Some people still like shit work. They can spend an hour moving Twitter accounts to special Lists, and then at the end of it look back and say “Boy, I spent an hour doing this. I really accomplished a lot today!” You didn’t. You did shit work.
One of my favorite posts is Merlin Mann’s Mud Rooms, Red Letters, and Real Priorities. His main point is that adding an assortment of labels, tags, and priorities to your email inbox only serves to give you the illusion of getting work done. Either something is important, or it isn’t. You don’t need five levels of priorities to decide that, and spending time categorizing isn’t real work.

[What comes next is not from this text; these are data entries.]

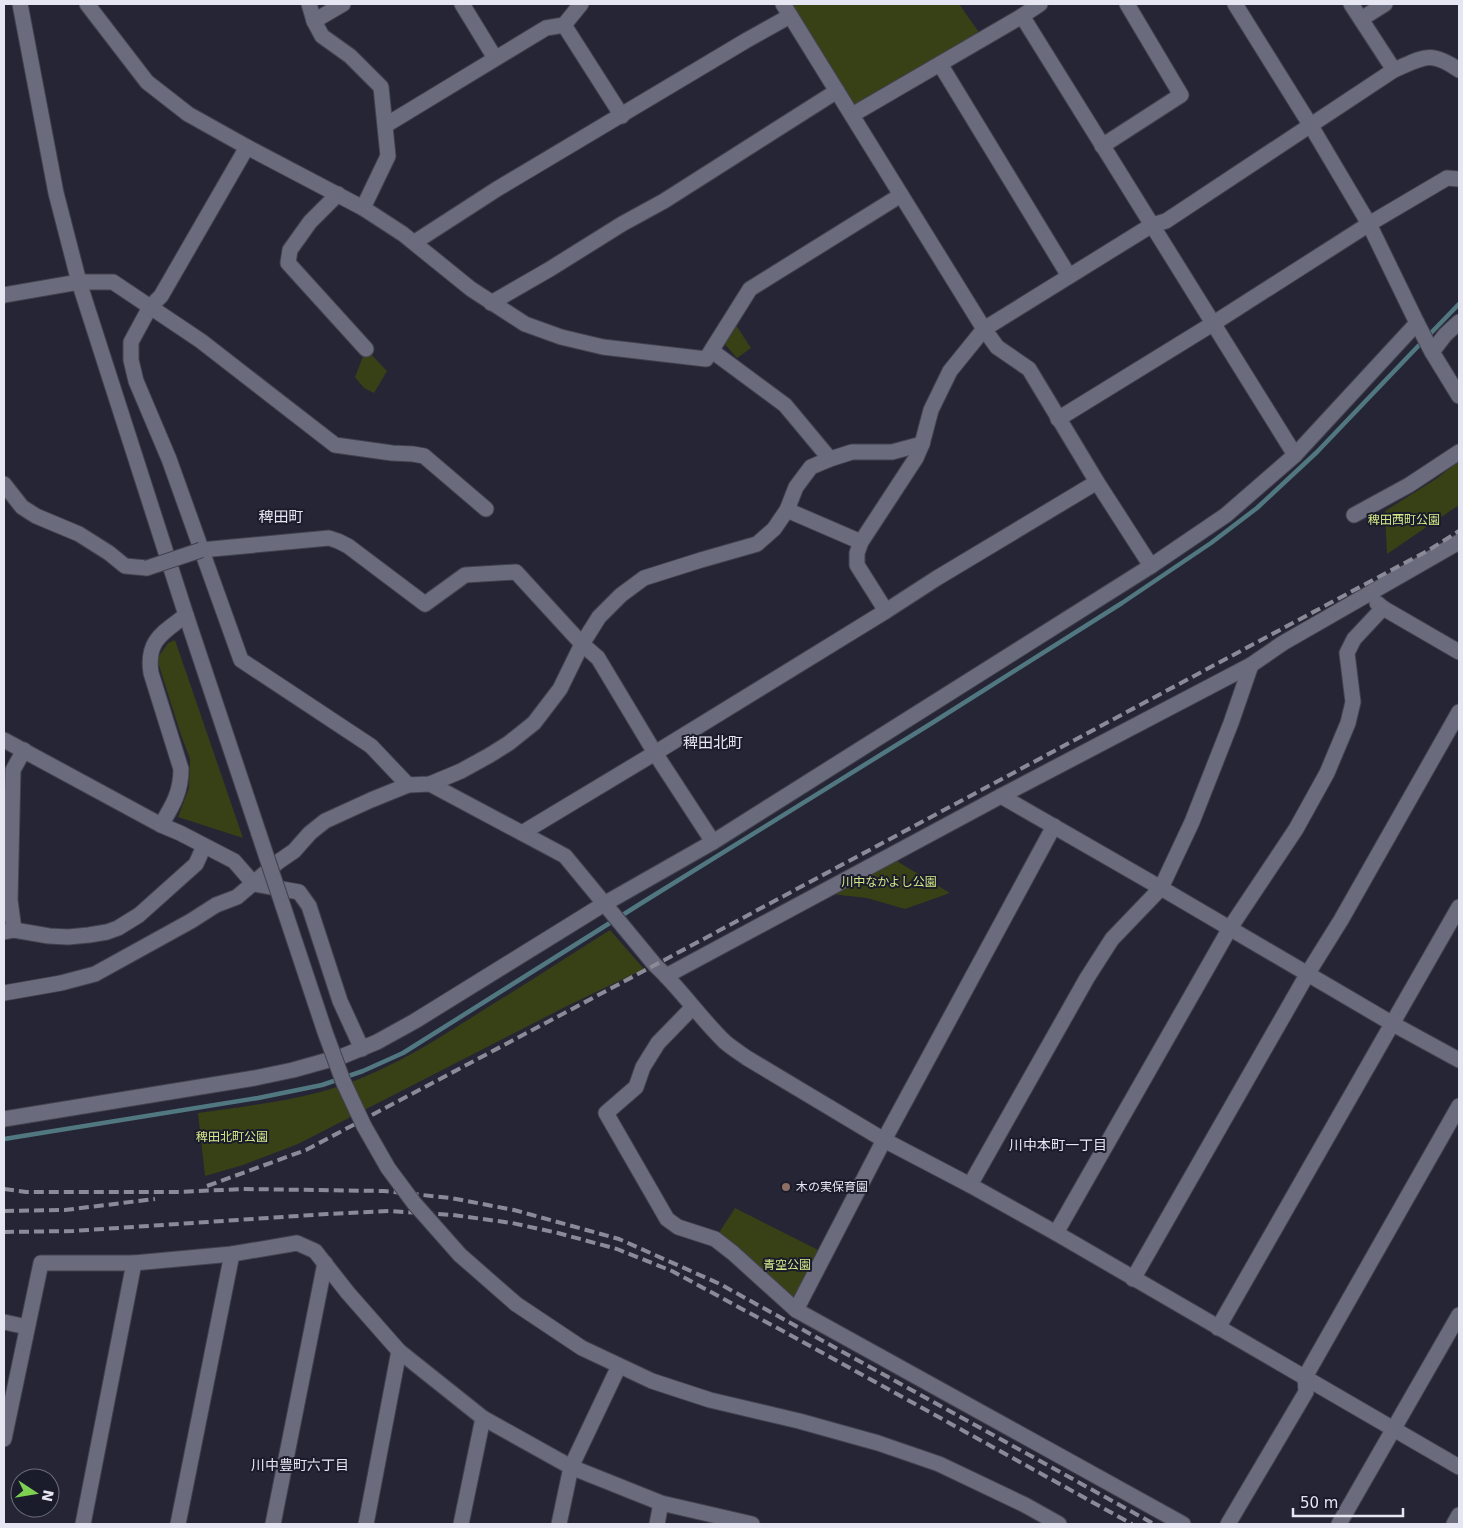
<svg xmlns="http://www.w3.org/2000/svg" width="1463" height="1528" font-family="'DejaVu Sans','Noto Sans JP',sans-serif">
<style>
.green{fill:#384115}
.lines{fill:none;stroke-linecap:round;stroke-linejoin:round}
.stream{stroke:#517780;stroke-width:4.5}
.minor-casing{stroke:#42424f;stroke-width:17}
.minor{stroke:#6a6b7d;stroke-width:15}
.rail{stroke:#8a8b98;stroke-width:4;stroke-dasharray:10 5;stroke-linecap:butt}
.minor-bridge-casing{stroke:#42424f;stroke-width:17;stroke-linecap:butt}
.minor-bridge{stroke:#6a6b7d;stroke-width:15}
.education-dot{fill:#8d6e63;stroke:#1b1c2b;stroke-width:2}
.labels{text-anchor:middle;stroke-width:4;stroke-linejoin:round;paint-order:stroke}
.park-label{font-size:12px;fill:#d4ea8a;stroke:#1b1c2b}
.poi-label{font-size:12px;fill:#e5e6f1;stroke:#1b1c2b;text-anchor:start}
.neighbourhood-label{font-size:14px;fill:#e5e6f1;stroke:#1b1c2b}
.quarter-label{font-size:15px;fill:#e5e6f1;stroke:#1b1c2b}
</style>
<rect width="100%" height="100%" fill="#252535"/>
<g class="green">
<polygon points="783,4 959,4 983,38 852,115"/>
<polygon points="734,322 751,348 737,358 722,341"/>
<polygon points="366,349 387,371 374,393 364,388 355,377"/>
<polygon points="1459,461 1459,505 1387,554 1385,511 1436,479"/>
<polygon points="175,640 243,838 178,817 189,788 190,759 181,735 157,659 168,643"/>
<polygon points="890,857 950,893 905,909 867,898 822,893"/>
<path d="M610 930 644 969 567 1006 298 1144 243 1165 205 1176 198 1113C244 1106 296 1101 340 1086 394 1068 441 1037 488 1007 529 982 569 956 610 930Z"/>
<polygon points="735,1208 824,1253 796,1310 715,1239"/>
</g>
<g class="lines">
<g class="stream">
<polyline points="1428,336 1459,304"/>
<polyline points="4,1139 258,1098 322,1085 363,1071 403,1053 648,899 932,723 1122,603 1211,543 1257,508 1317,452 1423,341"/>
</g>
<g class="minor-casing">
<g id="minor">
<polyline points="20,4 56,193 79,282 186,615 259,834"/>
<polyline points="87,4 147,82 188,114 247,147 363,208 403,234 471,289 525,324 561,337 603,347 706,359 750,289 901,195"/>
<polyline points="309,4 314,21 322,36 350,56 381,87 388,156 363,208"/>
<polyline points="462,4 495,58"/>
<polyline points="783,4 984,329 997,347 1029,369 1097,482 1151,566"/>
<polyline points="1235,4 1311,126 1369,224 1417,323 1432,352 1459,396"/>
<polyline points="1351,4 1394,70"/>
<polyline points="1022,16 1295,455"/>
<polyline points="1361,19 1385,4"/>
<polyline points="314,21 343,4"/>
<polyline points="564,25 622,116"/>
<polyline points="940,64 1069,276"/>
<polyline points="852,115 1022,16 1040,4"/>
<polyline points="386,125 546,28 564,25 581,4"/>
<polyline points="1102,146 1181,95 1127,4"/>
<polyline points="247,147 161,296 150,307 131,342 131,360 136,381 169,459 241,660 371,746 408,785"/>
<polyline points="338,194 310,222 290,250 288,263 366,349"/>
<polyline points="415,242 497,189 747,40 790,16"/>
<polyline points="4,295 79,282 113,282 201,341 335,445 392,453 413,454 424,456 486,509"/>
<polyline points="491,303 550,269 622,224 664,201 837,91"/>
<polyline points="712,351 785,405 830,459"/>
<polyline points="1432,352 1445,335 1459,322"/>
<polyline points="1058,419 1214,323 1369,224 1447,178 1459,179"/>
<polyline points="4,484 22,507 36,516 79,534 109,553 125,566 147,568"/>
<polyline points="787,510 861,542"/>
<polyline points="1354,515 1409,485 1459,452"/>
<polyline points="201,550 329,538 338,541 348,546 425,604 465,575 516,572 582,644 598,658 655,753 713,842"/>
<polyline points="1377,603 1383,608 1459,652"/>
<polyline points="886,611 857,565 857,553 861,542 916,458 922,444"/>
<polyline points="4,740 161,825 180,833 234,861 254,884 299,892 309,906 340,1001 362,1049"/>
<path d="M430 784 565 856 655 965C681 989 700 1018 725 1042 732 1048 740 1053 747 1058L884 1140 970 1185 1056 1233 1459 1467"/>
<polyline points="1001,796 1161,888 1393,1024 1459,1060"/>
<path d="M161 825C173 805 181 792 181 769L151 673C146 640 163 633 186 615"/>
<polyline points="522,833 655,753 886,611 937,578 1097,482"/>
<polyline points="14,930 10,900 13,770 24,750"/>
<polyline points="4,932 14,930 49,936 68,937 89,935 107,932 118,928 139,915 196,864 204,846"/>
<polyline points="666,976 1001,796 1251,665 1283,643 1459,542"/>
<path d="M4 993 61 983 95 974 191 921 216 905 237 897 278 862 294 851 310 833 325 821 371 800 408 785 430 784 461 771 490 755 509 743 534 723 560 689 582 644 599 617 621 595 644 578 701 560 757 544 774 529 787 510 796 487 811 467 830 459 852 452H892L922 444 931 410 950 371 984 329 1152 225 1166 221 1394 70C1424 57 1430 50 1459 70"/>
<polyline points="693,1007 658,1043 643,1067 636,1087 606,1113 667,1219 678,1227 715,1239 733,1253 796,1310 1183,1524"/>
<polyline points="4,1119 255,1078 293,1070 343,1056 377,1042 415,1021 604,904 713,842 1151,566 1226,515 1295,455 1417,323"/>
<polyline points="970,1185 1087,978 1112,939 1161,888 1192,822 1231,723 1251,665"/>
<polyline points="1056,1233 1230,928 1296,829 1327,773 1348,723 1353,702 1347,653 1354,639 1383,608"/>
<polyline points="1133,1279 1308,973 1341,920 1459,712"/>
<polyline points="516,1304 582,1348 652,1381 710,1400 799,1421 878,1443 939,1464 1025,1505 1059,1524"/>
<polyline points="796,1310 884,1140 1054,826"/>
<polyline points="4,1322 27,1327"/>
<polyline points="1218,1328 1459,907"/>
<polyline points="4,1439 41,1263 134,1263 232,1254 297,1243 315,1251 348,1293 399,1351 483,1418 571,1467 661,1503 752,1524"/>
<polyline points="83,1524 134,1263"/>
<polyline points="178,1524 232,1254"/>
<polyline points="273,1524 325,1263"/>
<polyline points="366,1524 399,1351"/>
<polyline points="461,1524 483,1418"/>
<polyline points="559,1524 571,1467 619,1366"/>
<polyline points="657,1524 661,1503"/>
<polyline points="1228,1524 1306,1392 1305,1377 1459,1106"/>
<polyline points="1339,1524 1459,1315"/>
<polyline points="1454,1524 1459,1515"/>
</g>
</g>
<use href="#minor" class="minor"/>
<g class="rail">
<polyline points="207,1186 306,1150 655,965 1429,550 1459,531"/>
<polyline points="4,1189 26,1192 179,1192 243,1189 384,1191 451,1198 514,1210 619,1239 720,1284 1154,1524"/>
<polyline points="4,1211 65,1210 155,1199"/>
<polyline points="4,1232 73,1231 327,1214 389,1211 453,1215 512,1223 558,1233 617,1249 672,1271 792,1336 1132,1524"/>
</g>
<g class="minor-bridge-casing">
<g id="minor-bridge">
<polyline points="147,568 201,550"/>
<polyline points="259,834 325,1032 343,1081 364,1126 388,1168 414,1203 460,1255 516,1304"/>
</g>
</g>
<use href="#minor-bridge" class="minor-bridge"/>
</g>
<circle class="education-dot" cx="786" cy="1187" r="5"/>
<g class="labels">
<g class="park-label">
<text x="1404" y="524">稗田西町公園</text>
<text x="889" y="886">川中なかよし公園</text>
<text x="232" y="1141">稗田北町公園</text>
<text x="787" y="1269">青空公園</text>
</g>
<g class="poi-label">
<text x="796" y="1191">木の実保育園</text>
</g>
<g class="neighbourhood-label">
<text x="1058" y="1150">川中本町一丁目</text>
<text x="300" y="1470">川中豊町六丁目</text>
</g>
<g class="quarter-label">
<text x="281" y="522">稗田町</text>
<text x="713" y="748">稗田北町</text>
</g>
</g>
<rect width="1463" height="1528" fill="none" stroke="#e5e6f1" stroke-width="10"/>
<g transform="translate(35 1493) rotate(102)"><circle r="24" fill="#1b1c2b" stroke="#6c6d7a"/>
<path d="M0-4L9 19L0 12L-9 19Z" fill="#7ed053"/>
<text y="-8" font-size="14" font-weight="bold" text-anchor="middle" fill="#e5e6f1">N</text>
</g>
<path d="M1293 1508v8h110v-8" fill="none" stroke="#e5e6f1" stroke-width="2.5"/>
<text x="1300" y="1508" font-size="15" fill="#e5e6f1" stroke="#1b1c2b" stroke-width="4" paint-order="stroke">50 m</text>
</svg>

The same is true in any product. We need to get out of this idea that the act of spending time on a project means that you spent your time wisely. Sometimes you’re just wasting your time.
I used to carefully craft a bunch of buddy lists in my instant messenger. Friends From Home, College Friends, Bay Area Friends, Work, Previous Work, Current Work… it kept growing and growing until I suddenly realized how fruitless it was for me. Then I merged everyone into one big group called “Humans”.
Simplify. Don’t give your users the shit work.